Hier soir, je suis allé chercher ma fille à l’école.
Après les embrassades habituelles, elle m’annonce qu’elle est allée à son premier cours de catéchisme et qu’elle a adoré.
Je lui demande pourquoi.
Elle me raconte alors que la prof de catéchisme lui a enseigné l’histoire d’Abraham. Ma fille s’empresse alors de me raconter ce qu’elle a appris.
“Abraham avait pour femme Sarah. Le couple se désolait de ne pouvoir avoir d’enfant, Sarah (forcément…) était stérile.
Un jour, Sarah a un enfant, que le couple décide d’appeler Isaac.” [Oui, j’ai aussi remarqué, l’histoire est singulièrement tronquée…] Elle raconte ensuite l’épisode d’Isaac, le sacrifice du bélier et le pacte d’alliance d’Abraham avec Dieu.
Sur ces faits, ma fille me récite alors la descendance d’Isaac, avant de conclure qu’elle adore le catéchisme, parce que “la dame” est très gentille.
Je la félicite pour son enthousiasme, mais relève cependant l’absence d’Agar et d’Ismaël dans son histoire, un épisode pourtant essentiel pour la bonne compréhension de ce récit bilbique. La responsable du catéchisme n’a pas daigné parler de cela.
Cette petite histoire a suscité en moi ces quelques réflexions.
La Logique du ventre
La stérilité de Saraï et la fertilité de sa servante Agar est une belle allégorie de notre époque. L’histoire de ces deux femmes illustre l’opposition entre tradition et nouveauté. Saraï est stérile, elle représente l’ancien monde. A l’inverse, l’humble servante Agar porte en elle le potentiel d’une nouvelle vie, ou d’une nouvelle idée. Que se passe-t-il lorsque l’ancien régime refuse le souffle vitale de la créativité? Il prouve sa stérilité.
Dans cet épisode biblique, Saraï finit néanmoins par enfanter d’Isaac, contre toute logique, à l’âge canonique de 90 ans! Agar et son fils Ismaël sont chassés, parce qu’ils font de l’ombre à la maîtresse de maison. Le refrain est connu.
Cette histoire décrit un processus des plus courants dans les entreprises. Je veux parler de la confrontation entre “la logique de la tête” et de “la logique du ventre”.
La “logique de la tête” exige la sécurité à tout prix. Elle implique que toute décision doit être mesurée, évaluée et garantie. Toute dépense doit engendrer un bénéfice supérieur à l’investissement de départ.
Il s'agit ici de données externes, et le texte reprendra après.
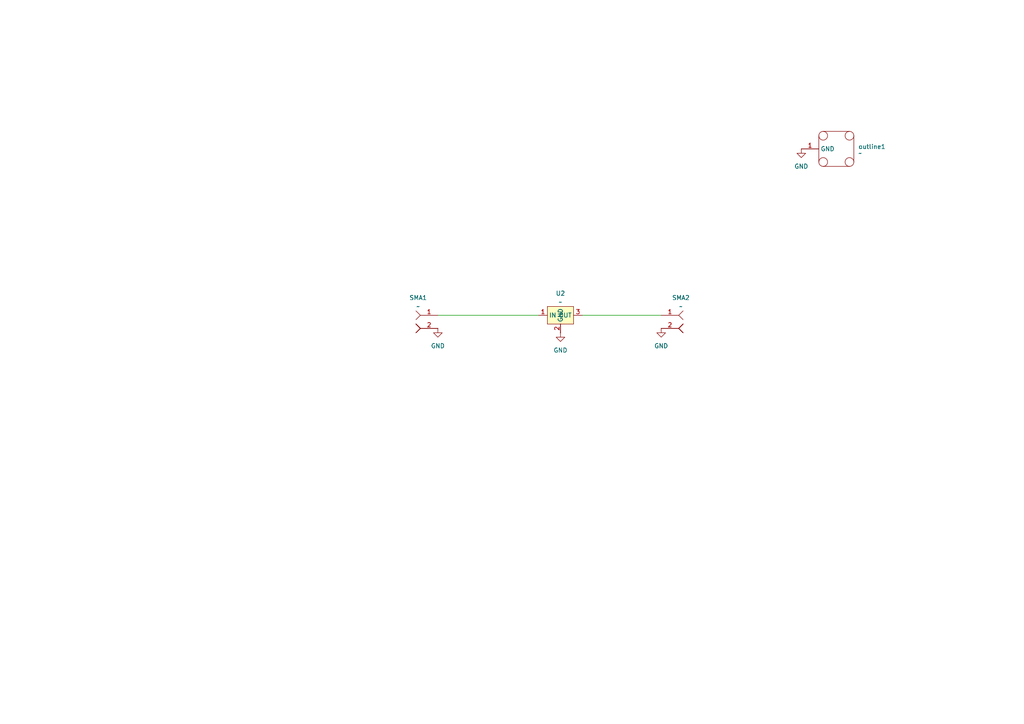
<source format=kicad_sch>
(kicad_sch
	(version 20231120)
	(generator "eeschema")
	(generator_version "8.0")
	(uuid "7d07bb16-dc08-48a3-947c-9d40920a1ea4")
	(paper "A4")
	
	(wire
		(pts
			(xy 127 91.44) (xy 156.21 91.44)
		)
		(stroke
			(width 0)
			(type default)
		)
		(uuid "46567a08-7ec4-4b23-8029-e6e5f3a29b06")
	)
	(wire
		(pts
			(xy 191.77 91.44) (xy 168.91 91.44)
		)
		(stroke
			(width 0)
			(type default)
		)
		(uuid "f690338f-59b5-4b4d-bb9e-f44a967e58ec")
	)
	(symbol
		(lib_id "power:GND")
		(at 232.41 43.18 0)
		(unit 1)
		(exclude_from_sim no)
		(in_bom yes)
		(on_board yes)
		(dnp no)
		(fields_autoplaced yes)
		(uuid "2426acdf-0ef8-4f37-88f8-845afec29887")
		(property "Reference" "#PWR02"
			(at 232.41 49.53 0)
			(effects
				(font
					(size 1.27 1.27)
				)
				(hide yes)
			)
		)
		(property "Value" "GND"
			(at 232.41 48.26 0)
			(effects
				(font
					(size 1.27 1.27)
				)
			)
		)
		(property "Footprint" ""
			(at 232.41 43.18 0)
			(effects
				(font
					(size 1.27 1.27)
				)
				(hide yes)
			)
		)
		(property "Datasheet" ""
			(at 232.41 43.18 0)
			(effects
				(font
					(size 1.27 1.27)
				)
				(hide yes)
			)
		)
		(property "Description" "Power symbol creates a global label with name \"GND\" , ground"
			(at 232.41 43.18 0)
			(effects
				(font
					(size 1.27 1.27)
				)
				(hide yes)
			)
		)
		(pin "1"
			(uuid "1cbf811c-7597-42f8-a12a-07a79a7ae15e")
		)
		(instances
			(project "Filter_3.2x1.6_vertical"
				(path "/7d07bb16-dc08-48a3-947c-9d40920a1ea4"
					(reference "#PWR02")
					(unit 1)
				)
			)
		)
	)
	(symbol
		(lib_id "power:GND")
		(at 162.56 96.52 0)
		(unit 1)
		(exclude_from_sim no)
		(in_bom yes)
		(on_board yes)
		(dnp no)
		(fields_autoplaced yes)
		(uuid "39311174-0dd3-4efb-b6be-5366504d33b9")
		(property "Reference" "#PWR06"
			(at 162.56 102.87 0)
			(effects
				(font
					(size 1.27 1.27)
				)
				(hide yes)
			)
		)
		(property "Value" "GND"
			(at 162.56 101.6 0)
			(effects
				(font
					(size 1.27 1.27)
				)
			)
		)
		(property "Footprint" ""
			(at 162.56 96.52 0)
			(effects
				(font
					(size 1.27 1.27)
				)
				(hide yes)
			)
		)
		(property "Datasheet" ""
			(at 162.56 96.52 0)
			(effects
				(font
					(size 1.27 1.27)
				)
				(hide yes)
			)
		)
		(property "Description" "Power symbol creates a global label with name \"GND\" , ground"
			(at 162.56 96.52 0)
			(effects
				(font
					(size 1.27 1.27)
				)
				(hide yes)
			)
		)
		(pin "1"
			(uuid "485f2cce-944f-4320-af01-74dd0f194450")
		)
		(instances
			(project "Filter_3.2x1.6_vertical"
				(path "/7d07bb16-dc08-48a3-947c-9d40920a1ea4"
					(reference "#PWR06")
					(unit 1)
				)
			)
		)
	)
	(symbol
		(lib_id "MUSIC_LAB:SMA")
		(at 123.19 96.52 0)
		(unit 1)
		(exclude_from_sim no)
		(in_bom yes)
		(on_board yes)
		(dnp no)
		(fields_autoplaced yes)
		(uuid "79baba70-115c-445d-91fa-e402be415663")
		(property "Reference" "SMA1"
			(at 121.285 86.36 0)
			(effects
				(font
					(size 1.27 1.27)
				)
			)
		)
		(property "Value" "~"
			(at 121.285 88.9 0)
			(effects
				(font
					(size 1.27 1.27)
				)
			)
		)
		(property "Footprint" "MUSIC_Lab:SMA_KHD_Back"
			(at 123.19 96.52 0)
			(effects
				(font
					(size 1.27 1.27)
				)
				(hide yes)
			)
		)
		(property "Datasheet" ""
			(at 123.19 96.52 0)
			(effects
				(font
					(size 1.27 1.27)
				)
				(hide yes)
			)
		)
		(property "Description" ""
			(at 123.19 96.52 0)
			(effects
				(font
					(size 1.27 1.27)
				)
				(hide yes)
			)
		)
		(property "Height" ""
			(at 123.19 96.52 0)
			(effects
				(font
					(size 1.27 1.27)
				)
				(hide yes)
			)
		)
		(property "Manufacturer_Name" ""
			(at 123.19 96.52 0)
			(effects
				(font
					(size 1.27 1.27)
				)
				(hide yes)
			)
		)
		(property "Manufacturer_Part_Number" ""
			(at 123.19 96.52 0)
			(effects
				(font
					(size 1.27 1.27)
				)
				(hide yes)
			)
		)
		(property "Mouser Part Number" ""
			(at 123.19 96.52 0)
			(effects
				(font
					(size 1.27 1.27)
				)
				(hide yes)
			)
		)
		(property "Mouser Price/Stock" ""
			(at 123.19 96.52 0)
			(effects
				(font
					(size 1.27 1.27)
				)
				(hide yes)
			)
		)
		(pin "2"
			(uuid "458f307c-90fa-4e15-8e0a-d5ab4d2397f3")
		)
		(pin "1"
			(uuid "a052a19a-af94-48d0-ab5b-380d5c660f16")
		)
		(instances
			(project "Filter_3.2x1.6_vertical"
				(path "/7d07bb16-dc08-48a3-947c-9d40920a1ea4"
					(reference "SMA1")
					(unit 1)
				)
			)
		)
	)
	(symbol
		(lib_id "MUSIC_LAB:outline")
		(at 242.57 43.18 0)
		(unit 1)
		(exclude_from_sim no)
		(in_bom yes)
		(on_board yes)
		(dnp no)
		(fields_autoplaced yes)
		(uuid "8c4bfeb6-3ca6-4a7a-9e3d-b08aba62eff8")
		(property "Reference" "outline1"
			(at 248.92 42.5449 0)
			(effects
				(font
					(size 1.27 1.27)
				)
				(justify left)
			)
		)
		(property "Value" "~"
			(at 248.92 44.45 0)
			(effects
				(font
					(size 1.27 1.27)
				)
				(justify left)
			)
		)
		(property "Footprint" "MUSIC_Lab:Outline_2x2_cavity_20231207"
			(at 242.57 41.91 0)
			(effects
				(font
					(size 1.27 1.27)
				)
				(hide yes)
			)
		)
		(property "Datasheet" ""
			(at 242.57 41.91 0)
			(effects
				(font
					(size 1.27 1.27)
				)
				(hide yes)
			)
		)
		(property "Description" ""
			(at 242.57 43.18 0)
			(effects
				(font
					(size 1.27 1.27)
				)
				(hide yes)
			)
		)
		(property "Height" ""
			(at 242.57 43.18 0)
			(effects
				(font
					(size 1.27 1.27)
				)
				(hide yes)
			)
		)
		(property "Manufacturer_Name" ""
			(at 242.57 43.18 0)
			(effects
				(font
					(size 1.27 1.27)
				)
				(hide yes)
			)
		)
		(property "Manufacturer_Part_Number" ""
			(at 242.57 43.18 0)
			(effects
				(font
					(size 1.27 1.27)
				)
				(hide yes)
			)
		)
		(property "Mouser Part Number" ""
			(at 242.57 43.18 0)
			(effects
				(font
					(size 1.27 1.27)
				)
				(hide yes)
			)
		)
		(property "Mouser Price/Stock" ""
			(at 242.57 43.18 0)
			(effects
				(font
					(size 1.27 1.27)
				)
				(hide yes)
			)
		)
		(pin "1"
			(uuid "36aec122-dbc3-492d-b651-94bf915edd1d")
		)
		(instances
			(project "Filter_3.2x1.6_vertical"
				(path "/7d07bb16-dc08-48a3-947c-9d40920a1ea4"
					(reference "outline1")
					(unit 1)
				)
			)
		)
	)
	(symbol
		(lib_id "MUSIC_LAB:SMA")
		(at 195.58 96.52 0)
		(mirror y)
		(unit 1)
		(exclude_from_sim no)
		(in_bom yes)
		(on_board yes)
		(dnp no)
		(uuid "b9a2747b-e707-4385-8e03-7d7c8afcb2c9")
		(property "Reference" "SMA2"
			(at 197.485 86.36 0)
			(effects
				(font
					(size 1.27 1.27)
				)
			)
		)
		(property "Value" "~"
			(at 197.485 88.9 0)
			(effects
				(font
					(size 1.27 1.27)
				)
			)
		)
		(property "Footprint" "MUSIC_Lab:SMA_KHD_Back"
			(at 195.58 96.52 0)
			(effects
				(font
					(size 1.27 1.27)
				)
				(hide yes)
			)
		)
		(property "Datasheet" ""
			(at 195.58 96.52 0)
			(effects
				(font
					(size 1.27 1.27)
				)
				(hide yes)
			)
		)
		(property "Description" ""
			(at 195.58 96.52 0)
			(effects
				(font
					(size 1.27 1.27)
				)
				(hide yes)
			)
		)
		(property "Height" ""
			(at 195.58 96.52 0)
			(effects
				(font
					(size 1.27 1.27)
				)
				(hide yes)
			)
		)
		(property "Manufacturer_Name" ""
			(at 195.58 96.52 0)
			(effects
				(font
					(size 1.27 1.27)
				)
				(hide yes)
			)
		)
		(property "Manufacturer_Part_Number" ""
			(at 195.58 96.52 0)
			(effects
				(font
					(size 1.27 1.27)
				)
				(hide yes)
			)
		)
		(property "Mouser Part Number" ""
			(at 195.58 96.52 0)
			(effects
				(font
					(size 1.27 1.27)
				)
				(hide yes)
			)
		)
		(property "Mouser Price/Stock" ""
			(at 195.58 96.52 0)
			(effects
				(font
					(size 1.27 1.27)
				)
				(hide yes)
			)
		)
		(pin "2"
			(uuid "be8f84bb-9d72-405c-8fad-ba674d56aa46")
		)
		(pin "1"
			(uuid "a66192e3-90c0-4645-ab5e-083efba94c15")
		)
		(instances
			(project "Filter_3.2x1.6_vertical"
				(path "/7d07bb16-dc08-48a3-947c-9d40920a1ea4"
					(reference "SMA2")
					(unit 1)
				)
			)
		)
	)
	(symbol
		(lib_id "MUSIC_LAB:Filter_3.2x1.6")
		(at 162.56 91.44 0)
		(unit 1)
		(exclude_from_sim no)
		(in_bom yes)
		(on_board yes)
		(dnp no)
		(fields_autoplaced yes)
		(uuid "c1d90ef1-6352-4602-b17f-1a260dbef86e")
		(property "Reference" "U2"
			(at 162.56 85.09 0)
			(effects
				(font
					(size 1.27 1.27)
				)
			)
		)
		(property "Value" "~"
			(at 162.56 87.63 0)
			(effects
				(font
					(size 1.27 1.27)
				)
			)
		)
		(property "Footprint" "MUSIC_Lab:Filter_3.2x1.6"
			(at 162.56 91.44 0)
			(effects
				(font
					(size 1.27 1.27)
				)
				(hide yes)
			)
		)
		(property "Datasheet" ""
			(at 162.56 91.44 0)
			(effects
				(font
					(size 1.27 1.27)
				)
				(hide yes)
			)
		)
		(property "Description" ""
			(at 162.56 91.44 0)
			(effects
				(font
					(size 1.27 1.27)
				)
				(hide yes)
			)
		)
		(property "Height" ""
			(at 162.56 91.44 0)
			(effects
				(font
					(size 1.27 1.27)
				)
				(hide yes)
			)
		)
		(property "Manufacturer_Name" ""
			(at 162.56 91.44 0)
			(effects
				(font
					(size 1.27 1.27)
				)
				(hide yes)
			)
		)
		(property "Manufacturer_Part_Number" ""
			(at 162.56 91.44 0)
			(effects
				(font
					(size 1.27 1.27)
				)
				(hide yes)
			)
		)
		(property "Mouser Part Number" ""
			(at 162.56 91.44 0)
			(effects
				(font
					(size 1.27 1.27)
				)
				(hide yes)
			)
		)
		(property "Mouser Price/Stock" ""
			(at 162.56 91.44 0)
			(effects
				(font
					(size 1.27 1.27)
				)
				(hide yes)
			)
		)
		(pin "1"
			(uuid "27c4faf4-67a4-4b2e-97f8-9f38a267a138")
		)
		(pin "2"
			(uuid "470de664-680d-4f19-bdad-faadfacd7c06")
		)
		(pin "3"
			(uuid "425162ff-e23e-411c-a9be-c6efda7b42b3")
		)
		(instances
			(project "Filter_3.2x1.6_vertical"
				(path "/7d07bb16-dc08-48a3-947c-9d40920a1ea4"
					(reference "U2")
					(unit 1)
				)
			)
		)
	)
	(symbol
		(lib_id "power:GND")
		(at 127 95.25 0)
		(unit 1)
		(exclude_from_sim no)
		(in_bom yes)
		(on_board yes)
		(dnp no)
		(fields_autoplaced yes)
		(uuid "ec931200-0334-4ec4-9f27-da9f1b3331bb")
		(property "Reference" "#PWR01"
			(at 127 101.6 0)
			(effects
				(font
					(size 1.27 1.27)
				)
				(hide yes)
			)
		)
		(property "Value" "GND"
			(at 127 100.33 0)
			(effects
				(font
					(size 1.27 1.27)
				)
			)
		)
		(property "Footprint" ""
			(at 127 95.25 0)
			(effects
				(font
					(size 1.27 1.27)
				)
				(hide yes)
			)
		)
		(property "Datasheet" ""
			(at 127 95.25 0)
			(effects
				(font
					(size 1.27 1.27)
				)
				(hide yes)
			)
		)
		(property "Description" "Power symbol creates a global label with name \"GND\" , ground"
			(at 127 95.25 0)
			(effects
				(font
					(size 1.27 1.27)
				)
				(hide yes)
			)
		)
		(pin "1"
			(uuid "ff7e3d66-f11d-437c-a831-cc2e1a32e9cd")
		)
		(instances
			(project "Filter_3.2x1.6_vertical"
				(path "/7d07bb16-dc08-48a3-947c-9d40920a1ea4"
					(reference "#PWR01")
					(unit 1)
				)
			)
		)
	)
	(symbol
		(lib_id "power:GND")
		(at 191.77 95.25 0)
		(unit 1)
		(exclude_from_sim no)
		(in_bom yes)
		(on_board yes)
		(dnp no)
		(fields_autoplaced yes)
		(uuid "fe355699-2a52-49ce-bd8e-3ab1305fb15f")
		(property "Reference" "#PWR04"
			(at 191.77 101.6 0)
			(effects
				(font
					(size 1.27 1.27)
				)
				(hide yes)
			)
		)
		(property "Value" "GND"
			(at 191.77 100.33 0)
			(effects
				(font
					(size 1.27 1.27)
				)
			)
		)
		(property "Footprint" ""
			(at 191.77 95.25 0)
			(effects
				(font
					(size 1.27 1.27)
				)
				(hide yes)
			)
		)
		(property "Datasheet" ""
			(at 191.77 95.25 0)
			(effects
				(font
					(size 1.27 1.27)
				)
				(hide yes)
			)
		)
		(property "Description" "Power symbol creates a global label with name \"GND\" , ground"
			(at 191.77 95.25 0)
			(effects
				(font
					(size 1.27 1.27)
				)
				(hide yes)
			)
		)
		(pin "1"
			(uuid "8fbe9060-26a0-4715-a7ab-018f8f578204")
		)
		(instances
			(project "Filter_3.2x1.6_vertical"
				(path "/7d07bb16-dc08-48a3-947c-9d40920a1ea4"
					(reference "#PWR04")
					(unit 1)
				)
			)
		)
	)
	(sheet_instances
		(path "/"
			(page "1")
		)
	)
)

</source>
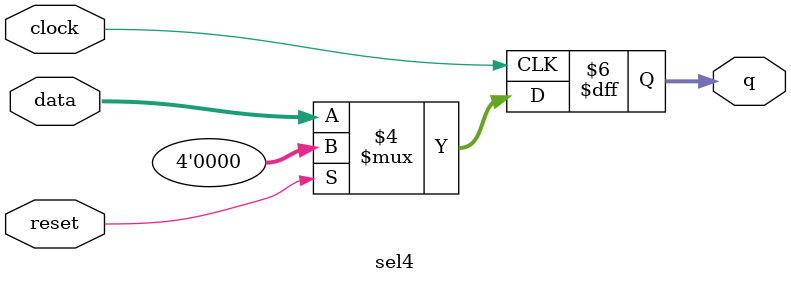
<source format=v>
module sel4(
  input   wire        clock,
  input   wire        reset,
  input   wire  [3:0] data,
  output  reg   [3:0] q
  );

  always @ (posedge clock) begin
    // clockの立上りでalways文が起動
    if (reset == 1'b1) begin 
      q <= 4'b0000; // resetがアクティブならリセット
    end else begin
      q <= data;
    end
  end

endmodule
</source>
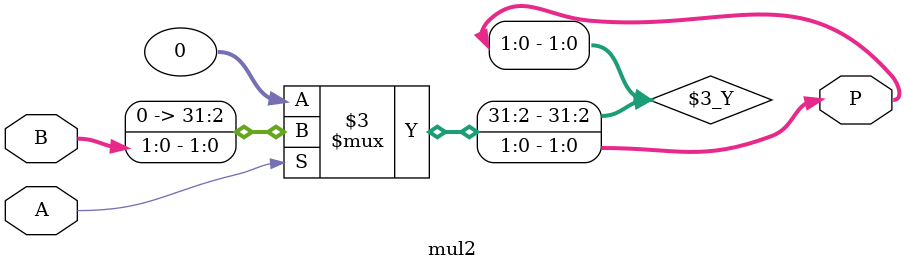
<source format=v>
module mul2(A, B, P);
    input         A;
    input   [1:0] B;
    output  [1:0] P;

    assign P = (A == 1'b1) ? B : 0;
endmodule
</source>
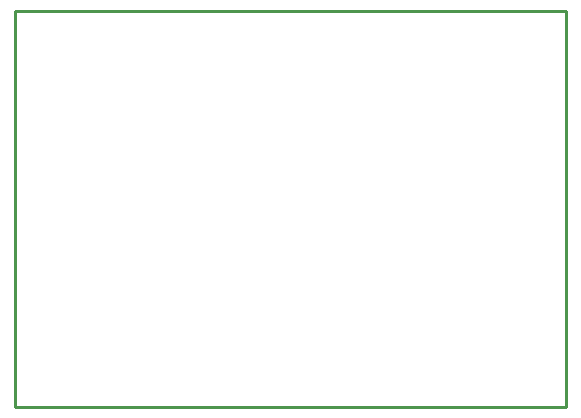
<source format=gko>
G04 Layer: BoardOutlineLayer*
G04 EasyEDA v6.5.44, 2024-07-16 23:05:10*
G04 d2859fdac7c24986be9c74e91a94c2b3,2d99afecd3cb4a319326ca3d9e85512b,10*
G04 Gerber Generator version 0.2*
G04 Scale: 100 percent, Rotated: No, Reflected: No *
G04 Dimensions in inches *
G04 leading zeros omitted , absolute positions ,3 integer and 6 decimal *
%FSLAX36Y36*%
%MOIN*%

%ADD10C,0.0100*%
D10*
X275599Y3621999D02*
G01*
X2110000Y3621999D01*
X2110000Y2305000D01*
X275599Y2305000D01*
X275599Y3621999D01*

%LPD*%
M02*

</source>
Au contraire, la “logique du ventre” se fonde sur des facultés innées, des prises de risques, des incertitudes et des aléas. On est dans le domaine de l’intuitif, de l’imprévisible et des possibles retours de manivelles. On parie sur l’avenir en espérant que les chances de réussite soient supérieures à une sur deux. Rien, sinon le “feeling” ou “les tripes” ne garantit qu’on va réussir.
Agar donne un fils aîné à Abraham mais est ensuite exclue du comité d’administration de “Abraham & Sons”. [Steve Jobs avait subi le même sort à une certaine époque…] La “logique du ventre” est incertaine, elle est irrationnelle mais potentiellement très fertile.
Si Abraham avait refusé la proposition (aujourd’hui considérée comme douteuse…) de son épouse, l’histoire de l’humanité en aurait été fondamentalement changée. Saraï, promue au titre de Sarah après l’alliance d’Abraham, a voulu capitaliser sur son ROI (Retour sur investissement), symbolisé par son fils légitime Isaac. On connaît tous la suite de cette histoire…
La morale de cette histoire demande peut-être une réflexion sur ces deux “logiques” en question.
D’un point de vue pragmatique, on peut se demander quelles idéologies soutiennent la sécurité et le status quo, et quelles valeurs défendent l’innovation et la créativité.
Ma fille m’a rappelé de quel côté mon cœur balance.